| Prep Time: 15 mins
| Cook Time: 25 mins
| Total Time: 20-30 mins
You may need: Dried Garlic Powder
Peruvian Causa is a potato salad that is in high demand in Peru. In fact, potatoes are native to the Peruvian Andes and have been a dietary staple for at least 5,000 years. They were brought to Europe in the 1600s by the Spanish after exploring the Inca kingdom and quickly proved their popularity there, too given their ease to grow and power-packed nutrition.
Cold potato salad is a favorite dish for the dog days of summer. This recipe creates a Peruvian style potato salad called "Causa" - a classic Peruvian dish that you will find in any Peruvian restaurant worldwide.
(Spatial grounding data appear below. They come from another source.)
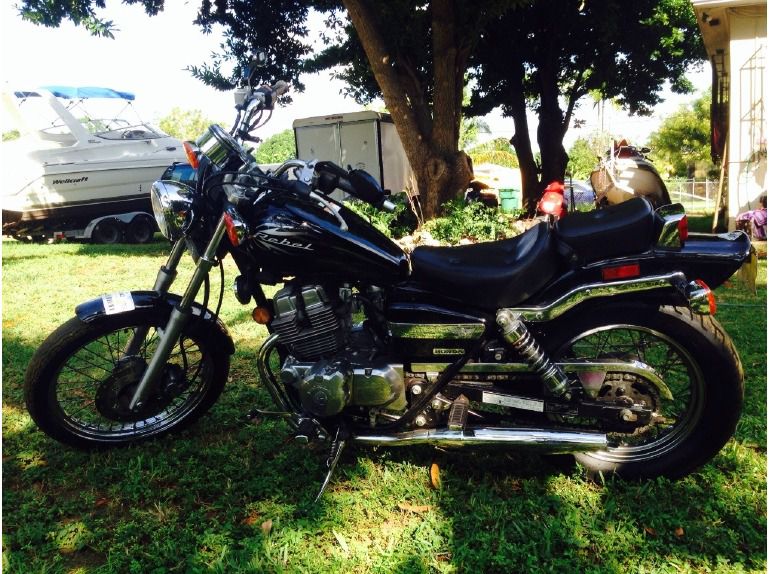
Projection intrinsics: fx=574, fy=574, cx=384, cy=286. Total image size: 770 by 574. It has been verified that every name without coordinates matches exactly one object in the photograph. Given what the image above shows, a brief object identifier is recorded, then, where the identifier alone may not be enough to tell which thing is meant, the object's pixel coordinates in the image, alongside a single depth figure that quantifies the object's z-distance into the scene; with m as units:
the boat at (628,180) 9.46
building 8.62
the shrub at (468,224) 8.78
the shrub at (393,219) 9.63
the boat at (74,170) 11.78
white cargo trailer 13.84
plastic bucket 12.31
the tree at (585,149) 14.06
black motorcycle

With layers of mashed potatoes, avocados, and a dollop of tuna salad on top, this potato dish makes for a hearty meal on its own, or in smaller portions, makes a great appetizer while the BBQ is heating up. Add some heat by adding extra Aji Amarillo chili from our packets.
4 Medium Yukon Gold potatoes (washed)
2 limes, juiced
2 tsp Piquant Post Aji Amarillo spice
3 tbsp olive oil
Piquant Post Peruvian Pink Salt & pepper to taste (optional)
1 can (5 oz) albacore tuna, in water
1/4 cup of plain greek yogurt (or mayonnaise)
1/4 cup diced red onion
1 avocado, cut into wedges
Piquant Post Peruvian Pink Salt to taste (optional)
Fresh herbs for garnish (dill or cilantro) (optional)
Aji Amarillo chilis have some heat. They're not quite as hot as jalapeño peppers, but if you're particularly sensitive to fiery heat, be careful to lower the dose of Aji chilis to test them - you can always add more until you reach your desired temperature!
In Step 2, we suggest saving the tuna can to use as a mold to form the potatoes, as they are typically served in Peru. You can also use a measuring cup or just dish them out if you're in a hurry.
Causa is typically served cold. But you can serve the potatoes hot if you're short on time.
Garnish this dish with chopped dill or cilantro and extra diced red onion.
Optional ingredients add a little character and flavor but don’t sweat it if you don’t have them.
In Peru, there are 1000's of varieties of potatoes, none of which are widely available outside of the region. We recommend Yukon Gold potatoes, but you can substitute any variety that you have on hand. (leave us a comment if you try a sweet potato!)
Don't like tuna? Try a dollop of chicken salad on top. Or crumbled bacon. Yes, bacon sounds like an amazing twist! Also, here's a vegan "chickpea of the sea" salad recipe to try.
Mayonnaise, sour cream, or even greek yogurt will all work to bind the tuna in the tuna salad. Use what you like.